__Task goal__: Answer with one number: the count of lines in this material that hold the word "desenvolver".
[Start of Attachment]
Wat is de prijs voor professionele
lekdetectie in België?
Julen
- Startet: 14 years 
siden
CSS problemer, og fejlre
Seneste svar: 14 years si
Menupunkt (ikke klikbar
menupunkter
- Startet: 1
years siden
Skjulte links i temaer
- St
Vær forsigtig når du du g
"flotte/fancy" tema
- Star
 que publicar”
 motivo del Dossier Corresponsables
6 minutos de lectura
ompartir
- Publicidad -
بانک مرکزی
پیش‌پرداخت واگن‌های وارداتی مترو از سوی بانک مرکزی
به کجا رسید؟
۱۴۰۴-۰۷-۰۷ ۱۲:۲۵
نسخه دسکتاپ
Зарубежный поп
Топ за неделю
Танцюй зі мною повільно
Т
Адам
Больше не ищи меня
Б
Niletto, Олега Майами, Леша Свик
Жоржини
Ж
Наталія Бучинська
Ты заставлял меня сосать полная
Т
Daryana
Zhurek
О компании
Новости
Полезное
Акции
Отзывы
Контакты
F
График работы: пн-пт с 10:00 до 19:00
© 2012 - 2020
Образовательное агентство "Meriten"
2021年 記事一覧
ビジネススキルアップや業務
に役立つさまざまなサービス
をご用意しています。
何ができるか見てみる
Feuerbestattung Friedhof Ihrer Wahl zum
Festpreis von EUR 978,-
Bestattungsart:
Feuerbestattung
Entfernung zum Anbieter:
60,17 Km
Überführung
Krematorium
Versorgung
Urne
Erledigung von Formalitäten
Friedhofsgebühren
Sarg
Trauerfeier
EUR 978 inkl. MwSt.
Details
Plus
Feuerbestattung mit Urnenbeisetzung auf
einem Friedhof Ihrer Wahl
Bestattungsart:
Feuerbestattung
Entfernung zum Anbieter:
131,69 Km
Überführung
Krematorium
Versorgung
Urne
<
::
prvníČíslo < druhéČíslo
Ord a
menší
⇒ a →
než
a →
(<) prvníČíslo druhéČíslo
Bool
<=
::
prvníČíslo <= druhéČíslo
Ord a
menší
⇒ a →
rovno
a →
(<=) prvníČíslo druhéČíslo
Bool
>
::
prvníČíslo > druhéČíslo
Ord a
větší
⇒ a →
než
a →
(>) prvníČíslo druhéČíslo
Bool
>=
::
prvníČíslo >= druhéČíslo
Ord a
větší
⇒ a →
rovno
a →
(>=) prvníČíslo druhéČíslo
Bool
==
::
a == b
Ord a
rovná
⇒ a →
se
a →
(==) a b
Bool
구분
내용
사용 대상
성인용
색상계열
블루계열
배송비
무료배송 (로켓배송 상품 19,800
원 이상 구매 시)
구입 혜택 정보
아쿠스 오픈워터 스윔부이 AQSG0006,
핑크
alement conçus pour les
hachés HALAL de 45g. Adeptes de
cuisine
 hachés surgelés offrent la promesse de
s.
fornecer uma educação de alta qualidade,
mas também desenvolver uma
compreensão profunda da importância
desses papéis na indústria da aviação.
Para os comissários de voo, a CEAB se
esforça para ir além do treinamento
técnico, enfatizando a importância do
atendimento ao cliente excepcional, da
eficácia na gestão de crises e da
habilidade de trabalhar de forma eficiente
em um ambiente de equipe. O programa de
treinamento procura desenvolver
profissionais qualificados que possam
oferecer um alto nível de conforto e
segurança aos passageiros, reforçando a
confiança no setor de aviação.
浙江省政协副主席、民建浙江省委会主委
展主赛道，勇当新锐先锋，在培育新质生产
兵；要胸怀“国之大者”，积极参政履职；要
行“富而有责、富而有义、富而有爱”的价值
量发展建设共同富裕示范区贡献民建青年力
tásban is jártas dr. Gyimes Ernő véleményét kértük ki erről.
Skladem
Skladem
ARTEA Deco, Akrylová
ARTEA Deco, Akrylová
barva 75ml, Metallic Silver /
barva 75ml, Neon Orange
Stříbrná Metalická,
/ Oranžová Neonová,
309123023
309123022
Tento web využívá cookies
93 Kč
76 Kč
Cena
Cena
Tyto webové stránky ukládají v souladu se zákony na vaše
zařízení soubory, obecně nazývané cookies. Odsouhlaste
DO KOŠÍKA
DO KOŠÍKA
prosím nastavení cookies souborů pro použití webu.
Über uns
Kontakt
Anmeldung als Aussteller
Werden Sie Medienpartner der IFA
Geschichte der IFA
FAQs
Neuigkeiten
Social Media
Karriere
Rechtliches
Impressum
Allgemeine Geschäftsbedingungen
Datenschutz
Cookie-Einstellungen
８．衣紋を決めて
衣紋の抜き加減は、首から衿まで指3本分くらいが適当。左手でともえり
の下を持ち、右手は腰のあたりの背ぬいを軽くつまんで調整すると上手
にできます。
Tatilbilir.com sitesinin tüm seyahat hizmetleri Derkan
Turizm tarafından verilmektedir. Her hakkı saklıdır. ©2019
[End of Attachment]
__Answer for this exercise__: 2